The case before us is not one involving a defendant who introduces a defective product into the stream of commerce. Neither is it one involving an intentional tort, nor one where the act was performed for the purpose of causing an effect in Hawaii. Here there was only a chance encounter between a Hawaii resident visiting in Virginia and a physician who was engaged in a strictly localized medical practice.
We hold that under the circumstances of this case, the assertion of jurisdiction over the defendant Virginia physician would be violative of his rights under the Due Process Clause of the United States Constitution. Ordinary foreseeability principles of tort law are helpful but not determinative, for we are here concerned with constitutional principles of due process. Mere foreseeability of injury was not sufficient to establish the minimum contact necessary to satisfy the requirements of due process. Wright v. Yackley, supra; Gelineau v. New York University Hospital, 375 F.Supp. 661 *313(D.N.J. 1974). See McAndrew v. Burnett, 374 F.Supp. 460 (M.D.Penn. 1974).
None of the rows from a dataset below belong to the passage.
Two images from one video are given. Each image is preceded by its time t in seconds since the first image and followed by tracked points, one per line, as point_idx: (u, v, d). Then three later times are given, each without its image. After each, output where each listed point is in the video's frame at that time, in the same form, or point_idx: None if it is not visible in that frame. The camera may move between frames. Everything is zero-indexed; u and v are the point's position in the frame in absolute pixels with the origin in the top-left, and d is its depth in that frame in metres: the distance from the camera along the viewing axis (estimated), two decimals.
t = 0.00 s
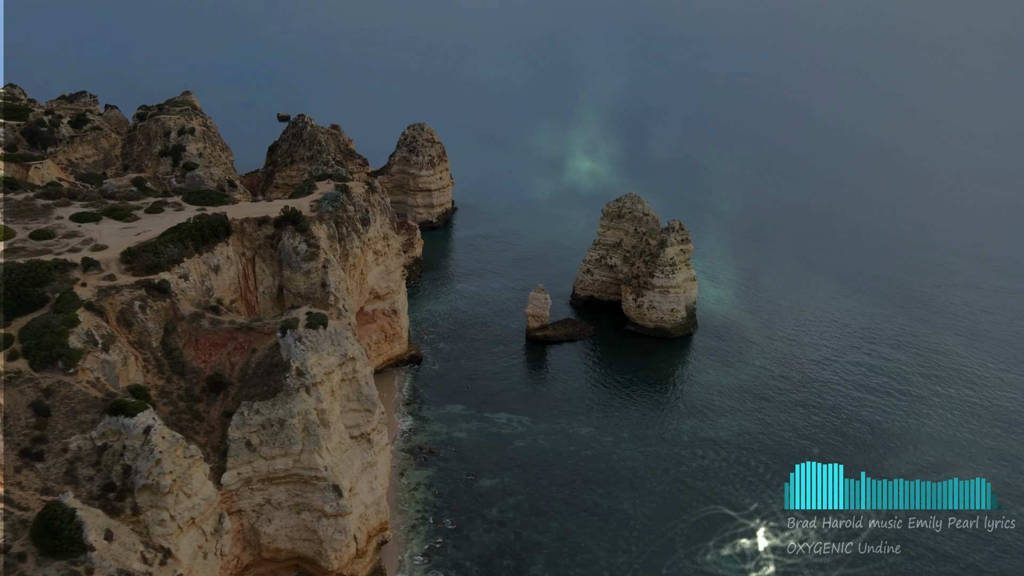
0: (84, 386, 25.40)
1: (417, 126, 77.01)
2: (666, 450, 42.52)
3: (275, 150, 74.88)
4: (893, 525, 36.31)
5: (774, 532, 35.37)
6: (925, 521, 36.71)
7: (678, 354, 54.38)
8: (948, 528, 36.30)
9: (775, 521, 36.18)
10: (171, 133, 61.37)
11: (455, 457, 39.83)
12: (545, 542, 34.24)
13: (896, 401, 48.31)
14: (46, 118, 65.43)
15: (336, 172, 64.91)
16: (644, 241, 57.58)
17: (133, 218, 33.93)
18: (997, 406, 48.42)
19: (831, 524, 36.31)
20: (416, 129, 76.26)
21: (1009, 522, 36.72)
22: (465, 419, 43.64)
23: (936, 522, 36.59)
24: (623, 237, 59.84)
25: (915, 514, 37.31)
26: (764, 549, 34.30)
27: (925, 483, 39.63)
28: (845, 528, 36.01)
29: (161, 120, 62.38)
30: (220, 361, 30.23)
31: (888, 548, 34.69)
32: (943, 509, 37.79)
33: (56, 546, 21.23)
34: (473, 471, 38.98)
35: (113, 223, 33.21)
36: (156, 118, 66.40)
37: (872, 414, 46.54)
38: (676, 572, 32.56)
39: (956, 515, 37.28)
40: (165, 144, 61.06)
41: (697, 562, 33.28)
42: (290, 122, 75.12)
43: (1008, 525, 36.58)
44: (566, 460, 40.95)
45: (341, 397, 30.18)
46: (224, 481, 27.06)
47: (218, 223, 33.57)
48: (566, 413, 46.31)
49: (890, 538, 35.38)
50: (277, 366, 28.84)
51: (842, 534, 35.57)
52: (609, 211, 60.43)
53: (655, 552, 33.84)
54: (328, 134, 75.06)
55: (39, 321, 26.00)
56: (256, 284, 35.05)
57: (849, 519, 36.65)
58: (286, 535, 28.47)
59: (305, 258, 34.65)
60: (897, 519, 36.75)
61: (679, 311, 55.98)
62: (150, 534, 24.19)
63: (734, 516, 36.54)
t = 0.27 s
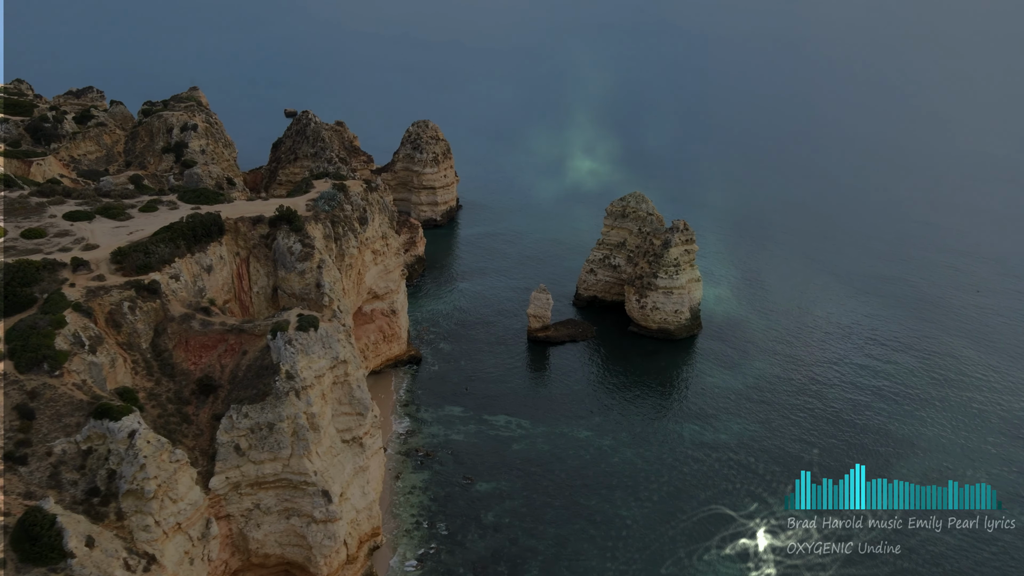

Gelineau v. New York University Hospital, supra, involved a situation where a New Jersey resident, upon the recommendation of his local doctor, traveled to New York City to seek specialized treatment for his malady. Subsequent to his examination by a New York physician, he was admitted to New York University Hospital. The plaintiff’s complaint alleged that as a result of the hospital’s negligence in administering and furnishing him with suitable blood, he had contracted infectious hepatitis. Suit was filed against the New York hospital in federal district court in New Jersey and service of process was effected under the New Jersey “long-arm” statute. In holding that the minimum contact requirement had not been satisfied and that it would be manifestly unjust to exercise jurisdiction under the particular circumstances of that case, the federal court stated:
“Any other rule would seem to be not only fundamentally unfair, but would inflict upon the professions the obligation of traveling to defend suits brought in foreign jurisdictions, sometimes very distant jurisdictions, there brought solely because the patient or client upon his return to his own home decided to sue at home for services sought by himself abroad.
“Such a rule [at the same time] would have a chilling effect on the availability of professional services to nonresidents.” 375 F.Supp. at 667.
It would also seem to us fundamentally unfair and offensive to all traditional notions of fair play and substantial justice to compel the Virginia physician in this case to defend against a suit in the courts of Hawaii, simply by reason of an isolated encounter in Virginia with a resident of Hawaii. Minimum contact under the Due Process Clause of the Federal Constitution requires something more than the fortuitous circumstance of a visiting Hawaii resident finding herself in need of, and soliciting the services of a local practitioner in that State.
Affirmed.
*314Jack C. Morse (Saunders & Morse of counsel) for plaintiff-appellant.
William H. Dodd (Chun, Kerr & Dodd of counsel) for defendant-appellee.

 We look to the allegations to determine jurisdiction in this type of case. Texair Flyers, Inc. v. Dist. Ct., First Jud. Dist., 506 P.2d 367, 370 (Sup. Ct. Col. 1973); Nelson v. Miller, 11 Ill. 2d 378, 391-394, 143 N.E.2d 673, 680-681 (1957); 2 Moore, Federal Practice ¶ 4.41-1 [3] at 1291.57-58 (2d ed. 1974).